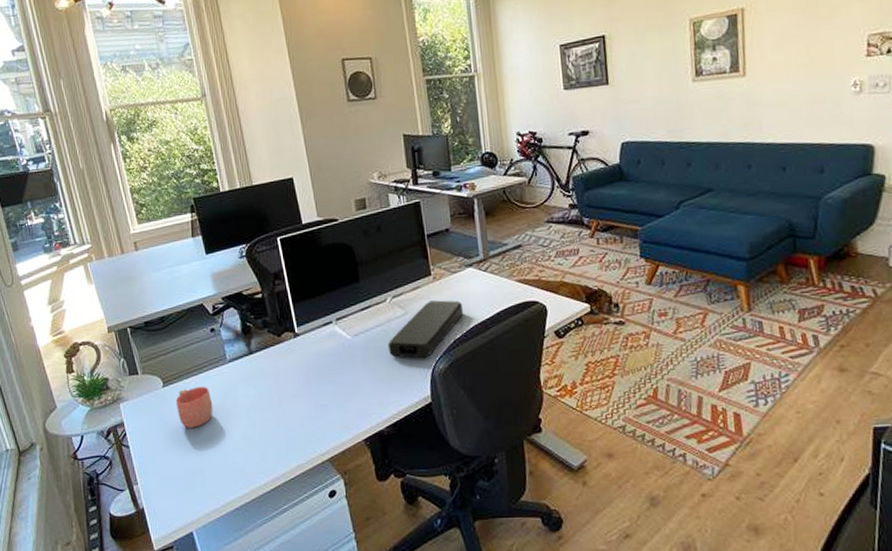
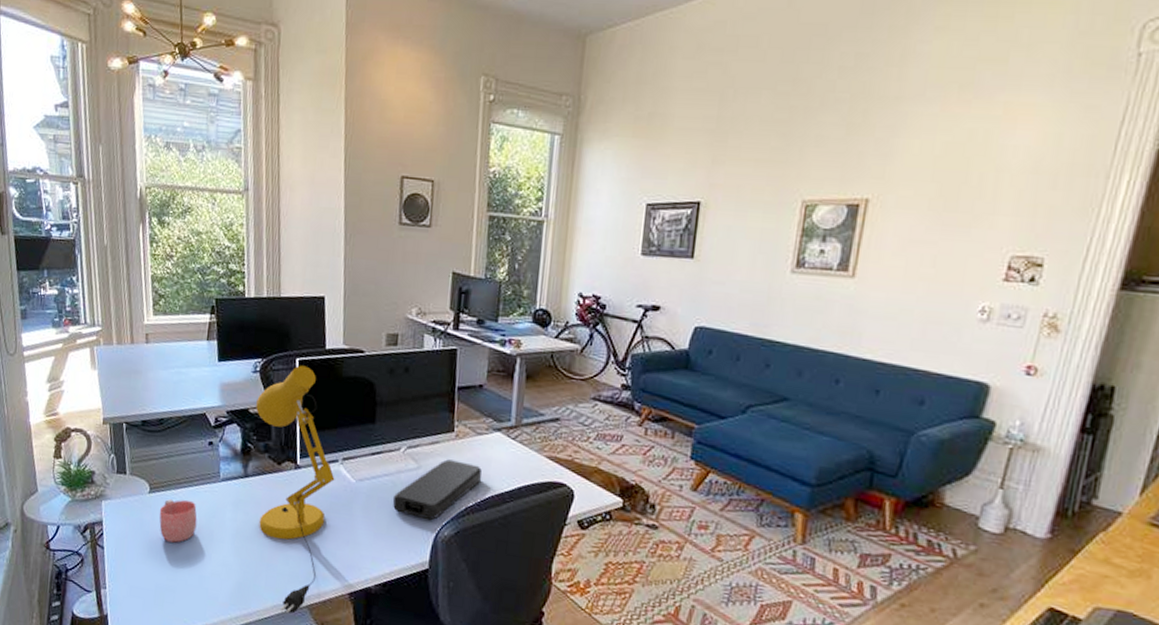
desk lamp: none [248,242,333,470] -> present [256,365,335,614]

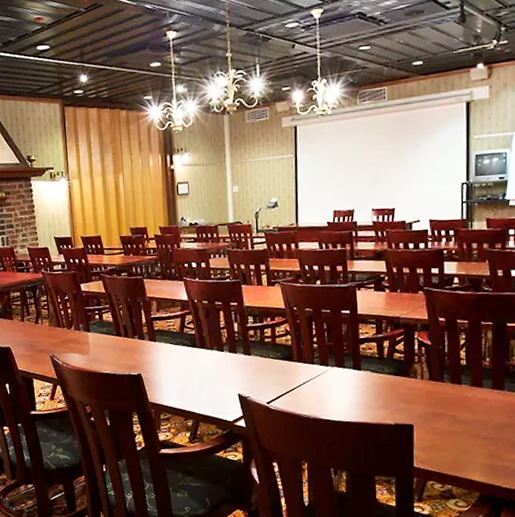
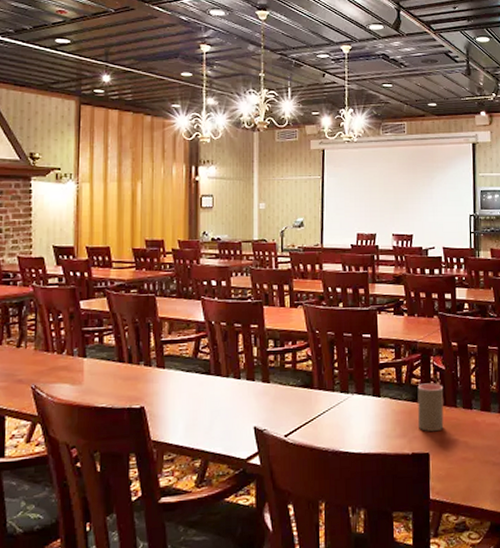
cup: none [400,358,429,405] -> present [417,383,444,432]

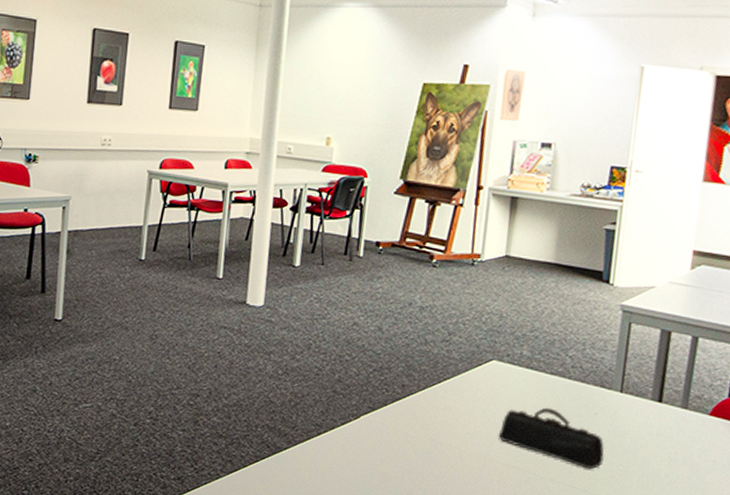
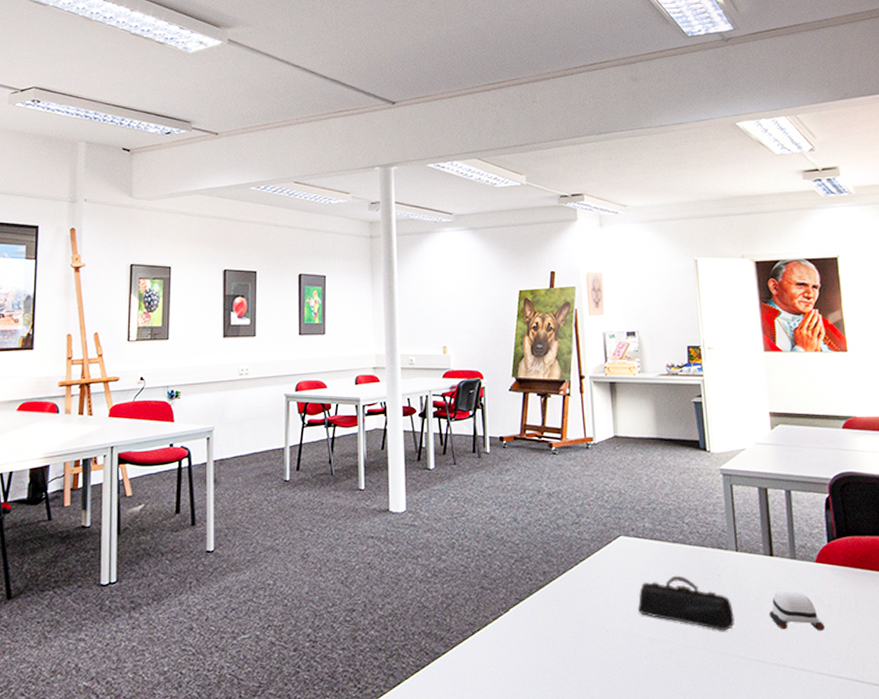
computer mouse: none [643,438,704,485] -> present [769,591,825,632]

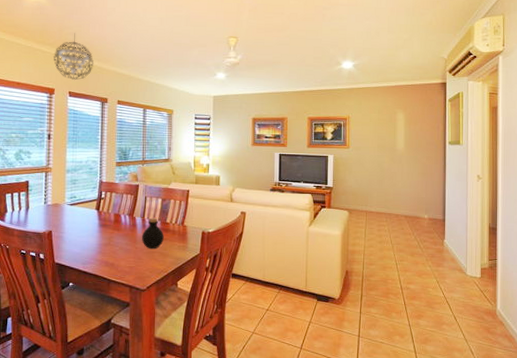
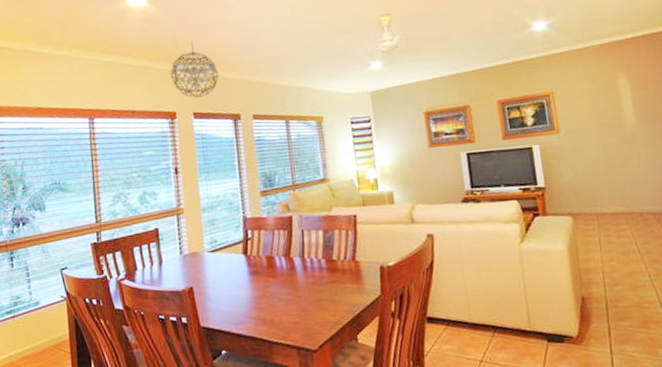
bottle: present [142,217,164,249] -> none [304,255,333,297]

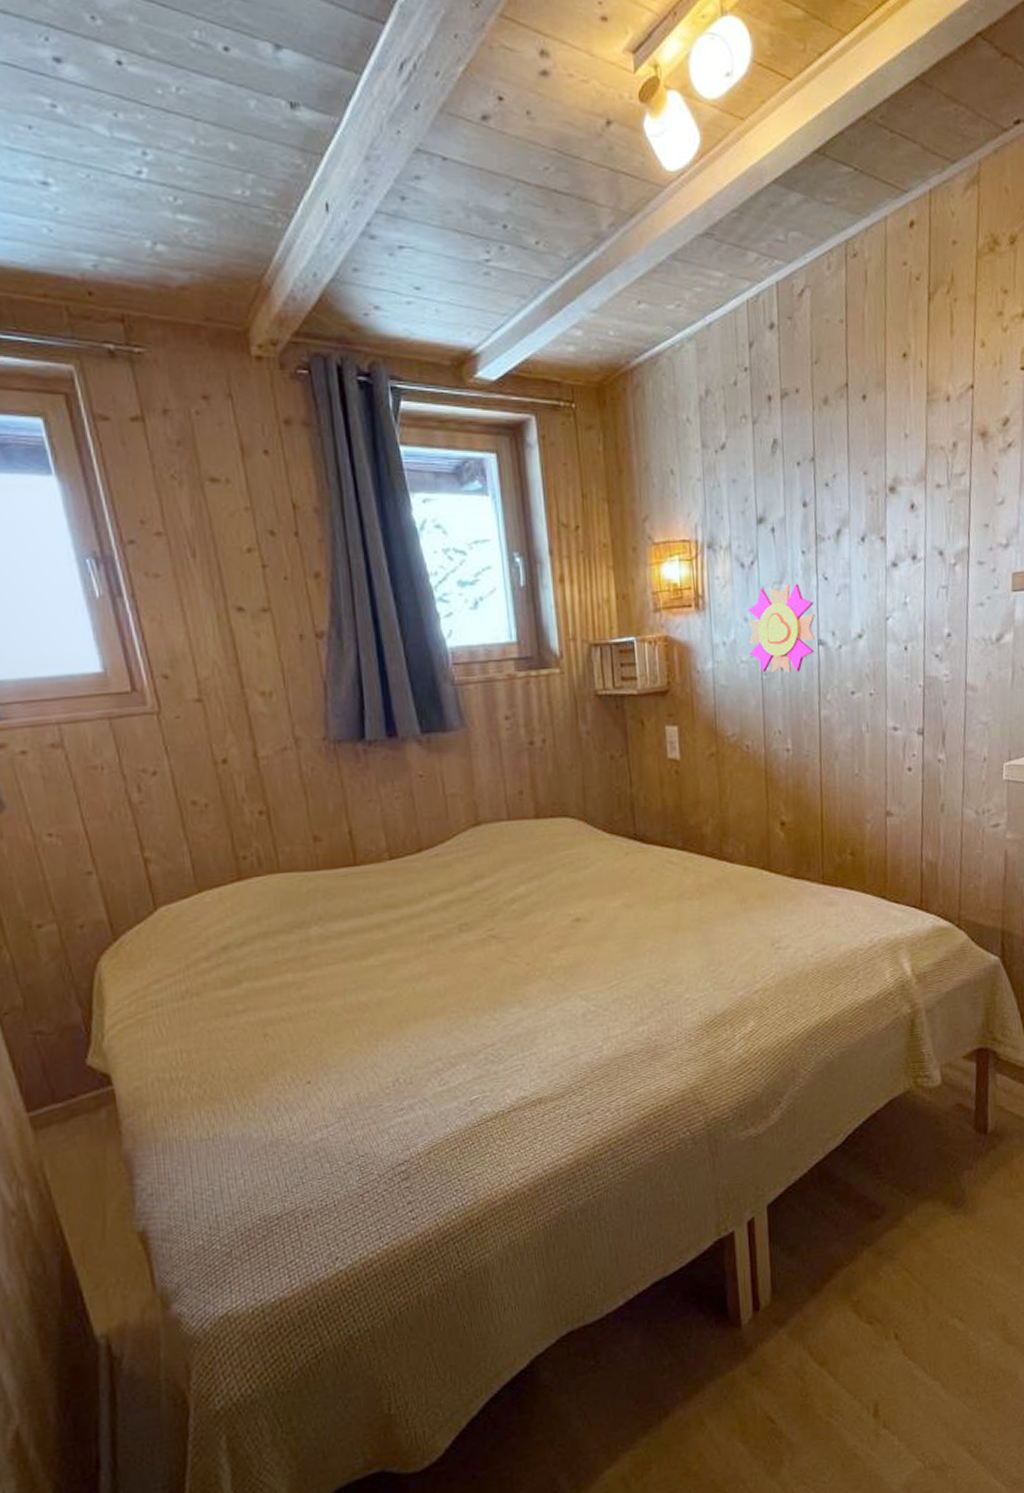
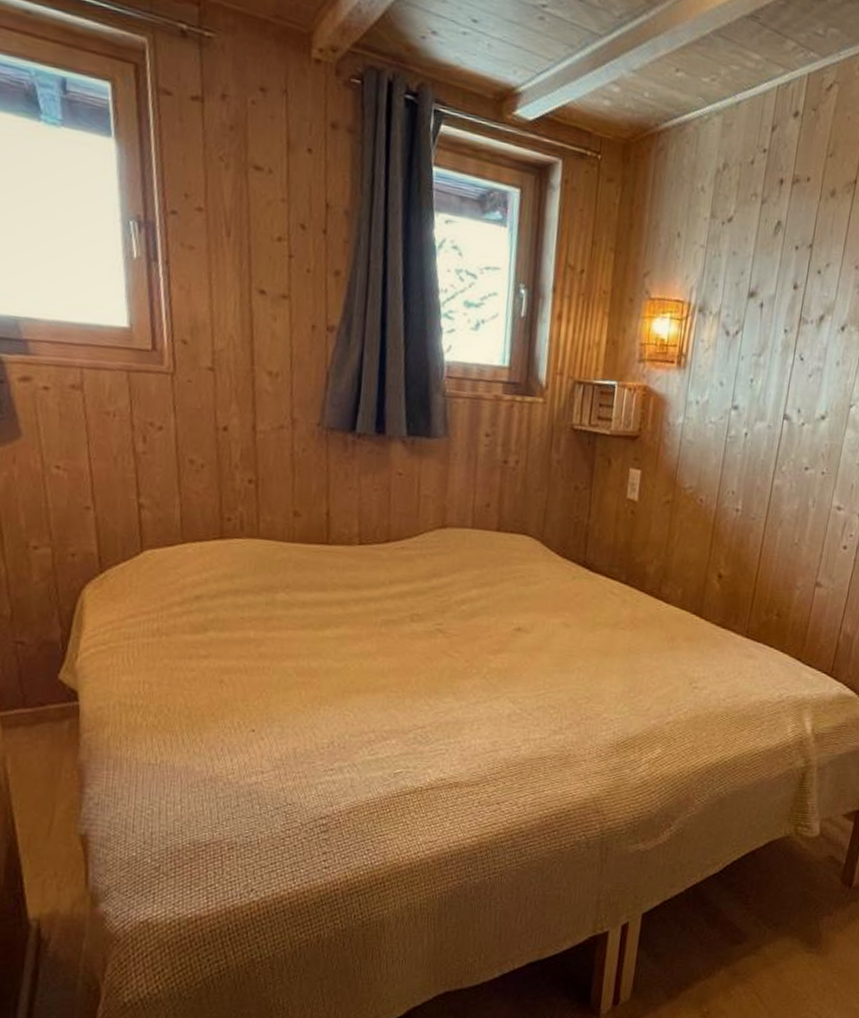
wall ornament: present [747,584,816,673] -> none [718,357,787,441]

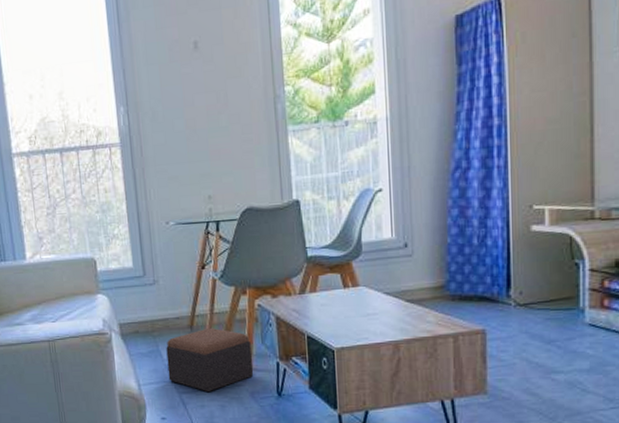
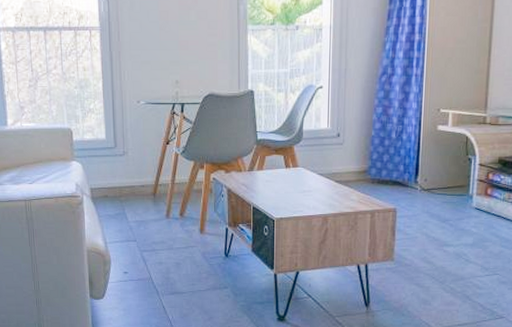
footstool: present [166,327,253,393] -> none [131,196,205,252]

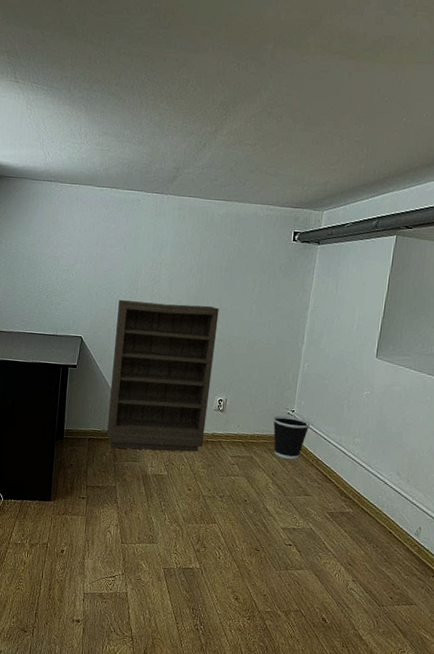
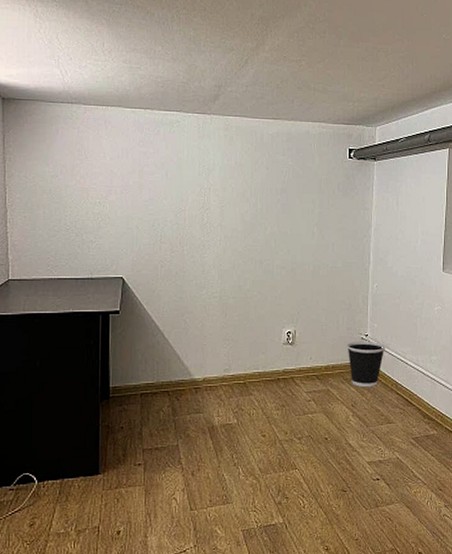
bookshelf: present [107,300,219,452] -> none [163,231,278,401]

-------------------------

What you will do
In repeating the lines above, keep the wording exact and leave every picture out.

Result for this exercise
desk lamp: none [248,242,333,470] -> present [256,365,335,614]

cup: none [400,358,429,405] -> present [417,383,444,432]

computer mouse: none [643,438,704,485] -> present [769,591,825,632]

bottle: present [142,217,164,249] -> none [304,255,333,297]

wall ornament: present [747,584,816,673] -> none [718,357,787,441]

footstool: present [166,327,253,393] -> none [131,196,205,252]

bookshelf: present [107,300,219,452] -> none [163,231,278,401]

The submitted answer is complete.